The easiest way to start encouraging people is with the first component: praise and compliments. A simple “Good job!” has immediate positive impact. This sounds like basic advice, but it’s so rare today. My wife can be fueled for days by a random compliment, perhaps a stranger in a grocery store telling her she’s doing a great job with the kids.
Encouraging language can resonate for a long time. One of my employees told me that my partner at the pharmacy, Natasha, said I was doing a good job keeping all our medicines in stock. Even three years later, I can still hear those words resonate as I tediously fill out medication order forms. It makes me feel that my work is appreciated, and as a result, I try harder to keep the medicines in stock.

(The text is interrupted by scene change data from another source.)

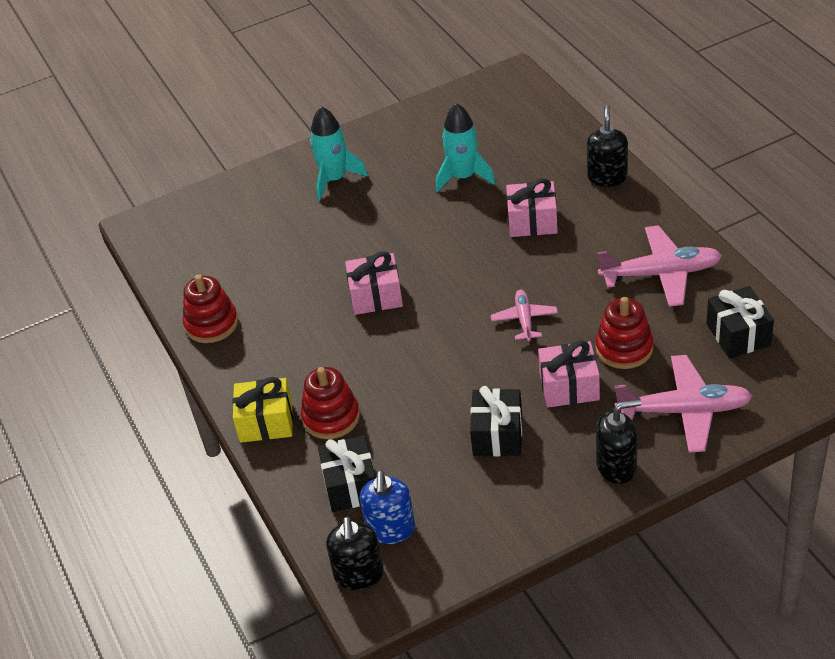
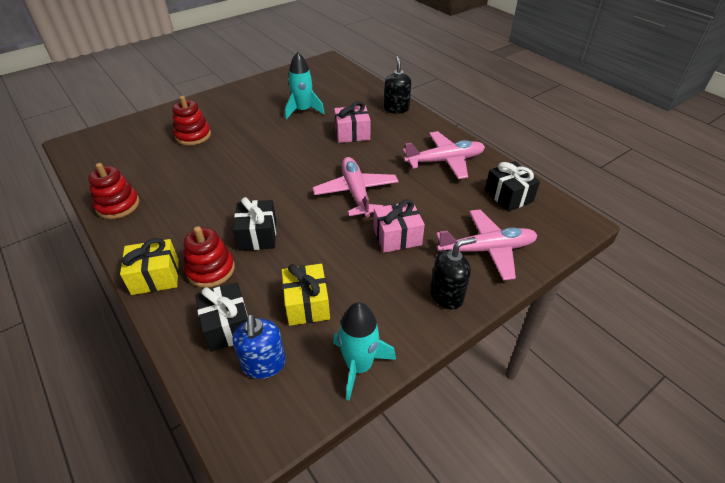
camera: 15 degrees left, 0 degrees up
(334, 179) = (216, 114): turquoise rocket -> turquoise rocket (359, 366)
(359, 575) = (235, 412): black soap dispenser -> none
(376, 296) = (246, 182): pink gift -> none
(444, 466) = (307, 304): none -> yellow gift
(497, 435) = (347, 276): black gift -> black gift (258, 235)
(524, 319) = (356, 192): pink plane -> pink plane, size x1.77
(624, 348) = (431, 208): red stacking toy -> red stacking toy (193, 135)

Build others up with praise and compliments, not cheap flattery. The difference is sincerity. Cheap flattery is insincere while praise and compliments are sincere and from the heart. I once worked with a woman who told me, “Hey, nice belt!” I liked that until I heard her giving everyone the same compliment. It quickly lost its effect; I considered it insincere and started wondering if the woman simply had a belt fetish. Most people can tell if someone is giving a sincere compliment. I guess the woman had noticed how compliments could have a positive impact, but she took it too far. Be sure your compliments come from your heart, not your “Nice belt!” machine gun.